Secretary of State John Kerry made the round of Sunday shows this morning to condemn Russia’s “incredible act of aggression” in Ukraine, warning Prime Minister Vladimir Putin that the country faces harsh economic sanctions from the international community.

“It is really a stunning, willful choice by President Putin to invade another country,” Kerry said on Face the Nation.

But in the seriousness of the situation, the irony of Kerry’s next comments may have gone missed. ”You just don’t in the 21st century behave in 19th century fashion by invading another country on completely trumped up pretext,” he said.

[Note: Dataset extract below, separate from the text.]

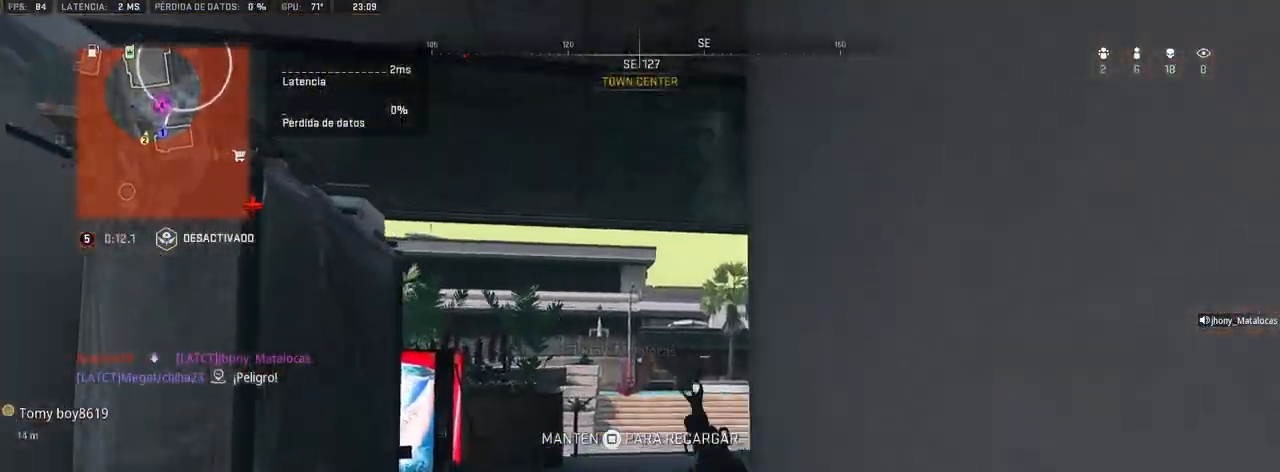
{"buttons": ["SQUARE"], "left_stick": "up", "right_stick": "center", "events": []}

He went on to repeat the assertion on Meet the Press, keeping a straight face as he told host David Gregory: ”You just don’t invade another country on phony pretext in order to assert your interests.”

I’m still trying to figure out exactly what the U.S. is up to in the Ukraine. We’ve been funneling millions to the Ukraine opposition for a while, and we’ve selected the new prime minister. Also, late last year, the IMF demanded that Ukraine double prices for gas and electricity to industry and homes, that they lift a ban on private sale of Ukraine’s rich agriculture lands, make a major overhaul of their economic holdings, devalue the currency, slash state funds for school children and the elderly to “balance the budget.” In return Ukraine would get a paltry $4 billion.
Continue reading “‘You can’t invade another country on a trumped-up pretext’”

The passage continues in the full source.